By Tim Ghianni, October 21, 2016
THE FARM – James and Judith Dodge were a part of the original caravan of settlers to arrive here in 1971. He’s 69, she’s 70. “I’ll be 70 soon enough,’’ he adds, diplomatically as the two settle in at their dining room table in a home made entirely of materials picked up in yard sales and on Craigslist.
The bus Judith Dodge rode from California to the Tennessee Farm back in the ’70s.
Judith came on a bus from San Francisco. “James was picked up in New York.”
He had been an Army helicopter repairman in Vietnam and was pondering taking off on a Harley to see America.
Instead, he and two buddies, after learning about the caravan and its destination, invested in two Nabisco (vans) they drove down here to join in the grand social experiment.
Their family in the early years at The Farm.
Judith pulls out her iPad to show pictures of the original Farm caravan.
“This was my bus,” she says, pointing at one photo.
The bus, which was gutted to make room for the eight or nine travelers and their bathroom and sleep needs, “kept breaking down” on the journey.
James – enlisted by idealistic guru/spiritual leader Stephen Gaskin to run the motor pool, keeping the buses operating – came in plenty handy.
“That’s my daughter in school class,” she says, pointing at a photo of a young Abigail.
James kept the buses going for many trips, including seven round-trips to Guatemala, where Farm residents helped build for and aid people.
The couple didn’t stay at The Farm long after “the changeover,” though.
In 1985, they moved to Nashville “to support ourselves.” Others did similarly.
James went to work as the driver of buses for country stars.
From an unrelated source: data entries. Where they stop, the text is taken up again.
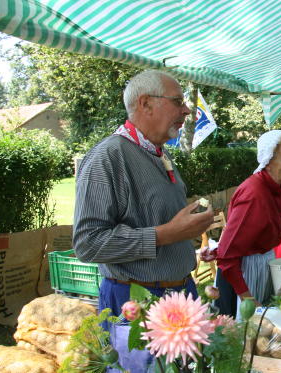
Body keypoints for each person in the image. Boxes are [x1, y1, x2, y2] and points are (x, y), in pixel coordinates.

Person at [73, 70, 214, 372]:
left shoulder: (158, 154)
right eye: (177, 102)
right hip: (136, 302)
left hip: (178, 296)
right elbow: (88, 244)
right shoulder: (107, 157)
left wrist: (188, 227)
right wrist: (166, 234)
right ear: (146, 103)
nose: (187, 110)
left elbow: (160, 221)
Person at [213, 127, 281, 317]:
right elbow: (227, 256)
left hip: (262, 265)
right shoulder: (254, 194)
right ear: (268, 161)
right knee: (243, 333)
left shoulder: (280, 188)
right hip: (241, 274)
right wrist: (248, 298)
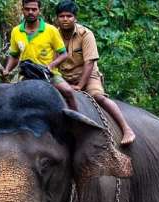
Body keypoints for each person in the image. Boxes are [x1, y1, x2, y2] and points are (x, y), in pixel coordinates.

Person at [55, 0, 136, 145]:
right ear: (57, 19)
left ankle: (126, 128)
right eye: (62, 16)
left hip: (87, 74)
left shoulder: (85, 34)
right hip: (63, 76)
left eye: (69, 16)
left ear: (75, 18)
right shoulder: (53, 35)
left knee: (98, 96)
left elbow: (89, 63)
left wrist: (80, 86)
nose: (65, 19)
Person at [1, 0, 78, 110]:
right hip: (25, 75)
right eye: (27, 9)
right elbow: (14, 55)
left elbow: (63, 54)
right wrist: (7, 70)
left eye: (34, 9)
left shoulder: (51, 30)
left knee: (68, 91)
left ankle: (76, 120)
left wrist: (51, 66)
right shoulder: (16, 31)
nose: (30, 12)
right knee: (6, 99)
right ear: (22, 10)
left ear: (39, 11)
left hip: (48, 74)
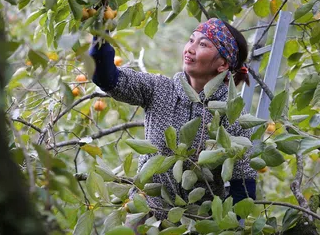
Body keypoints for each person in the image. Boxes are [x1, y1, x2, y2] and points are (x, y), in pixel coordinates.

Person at [89, 18, 257, 224]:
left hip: (196, 223)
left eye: (203, 44)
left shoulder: (232, 115)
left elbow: (244, 185)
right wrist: (101, 30)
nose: (190, 49)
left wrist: (223, 225)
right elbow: (106, 77)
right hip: (145, 216)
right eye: (191, 40)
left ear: (223, 64)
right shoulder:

Among his clients: Porter Wagoner, Charlie Daniels, Kathy Mattea and Foster and Lloyd.
“I drove Porter when he had a six-girl band.” He laughs. “Porter was a nice guy.”
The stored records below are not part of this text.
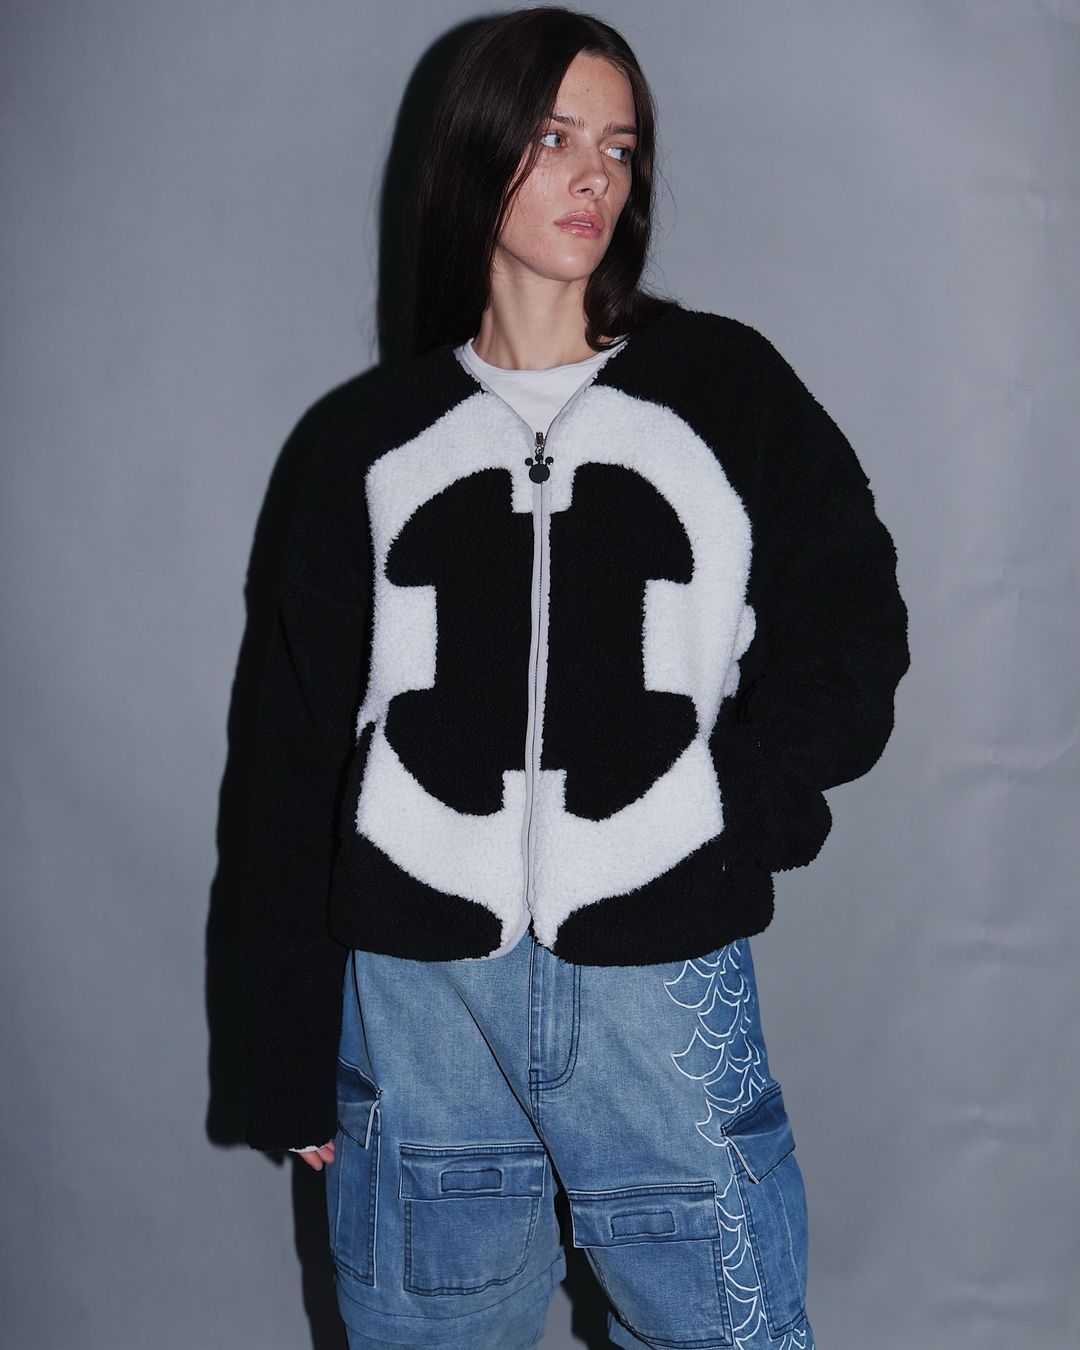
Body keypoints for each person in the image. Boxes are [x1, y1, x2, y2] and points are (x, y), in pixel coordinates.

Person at [241, 7, 910, 1349]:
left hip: (659, 985)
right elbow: (289, 755)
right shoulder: (366, 443)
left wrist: (731, 812)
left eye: (618, 146)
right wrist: (281, 1046)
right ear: (475, 152)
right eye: (553, 139)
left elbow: (853, 623)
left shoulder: (723, 387)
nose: (594, 176)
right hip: (420, 999)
Since she was trained as a midwife and knew how to help patients deal with pain, Judith went to work as a physical therapist at a rehab facility for knee and hip-replacement patients.
“We had always had the idea of coming back when we got close to retirement,” she says, noting that they began their journey “home” in 2009.
“We asked ourselves: do we have enough faith in the future? There were some nice young folk in here then, so it was a leap of faith.
“It was sort of ‘pay your money, take your chances,’” Judith says with a laugh.
After living in temporary housing, they finished up their permanent home and settled in for the long haul.
“We were fully aware of the good and the bad of the community,” she says.
Mostly it’s good, but, “There’s always this grumbling around the edges. In the middle it’s awesome. But it’s not for everybody.”